Moreover, the government was able to quickly access emergency loans from the country’s development partners and the commercial markets at very low rates and longer repayment periods, which provided it a good amount of ammunition to fight the pandemic, he added.
Dominguez also thanked the leaders from the Visayas business community for their active participation in this year’s Sulong Pilipinas sessions.
“Since its launch in 2016, Sulong has played a crucial role in bringing our key stakeholders together in collaborative and participatory workshops in support of game-changing reforms,” he said.
Dominguez said the government’s economic recovery strategy remains anchored on the “Build, Build, Build” program, as it not only “creates jobs, fires up consumption, and spurs productive activity” but will “also help to rapidly decentralize the economy and cure the present vulnerability where the concentration of business activity is also the concentration of infections.”
He said that even before the pandemic, Visayas has already become a major growth center and key contributor to the economy as a result of massive investments in infrastructure, which include the Mactan-Cebu International Airport that is now fully operational after its inauguration in 2017; and the Bohol-Panglao International Airport that was inaugurated in 2018 and is the country’s first eco airport.
Other big-ticket projects in the Visayas are the Bacolod-Negros Occidental Economic Highway, which is expected to be completed in 2024; and the Cebu-Mactan Fourth Bridge, which includes a 4.9-kilometer four-lane Coastal Road construction project.

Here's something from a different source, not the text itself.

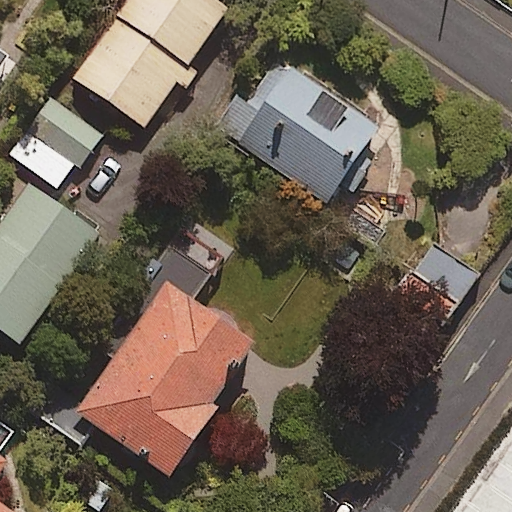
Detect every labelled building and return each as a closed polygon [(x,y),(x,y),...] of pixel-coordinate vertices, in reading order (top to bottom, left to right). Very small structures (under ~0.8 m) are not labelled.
[(142,131),(171,89),(182,96),(201,69),(190,61),(223,14),(202,0),(127,0),(71,82),(142,131)] [(0,99),(0,96),(17,72),(0,59),(0,123),(12,107),(0,99)] [(375,132),(277,63),(247,105),(239,99),(216,130),(322,206),(375,132)] [(6,155),(54,193),(74,167),(79,171),(106,137),(51,96),(6,155)] [(0,340),(14,350),(94,241),(26,188),(0,222),(0,340)] [(439,245),(415,276),(457,309),(481,278),(439,245)] [(253,350),(161,288),(73,418),(166,480),(253,350)] [(511,511),(511,422),(447,511),(511,511)]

“These developments underscore the commitment of the Duterte administration to move ahead with our Build, Build, Build program even amidst the global health and economic crisis brought about by the contagion. These investments will primarily fuel our plan to quickly and smoothly get back to our growth trajectory upon the defeat of COVID-19,” Dominguez said.
Before the close of the Sulong Pilipinas-Visayas sessions, Dominguez, on behalf of President Duterte, accepted the private sector’s top actionable recommendations on how the country can best recover from the pandemic-induced crisis.
“These suggestions will be the building blocks of our sustained recovery efforts,” Dominguez said.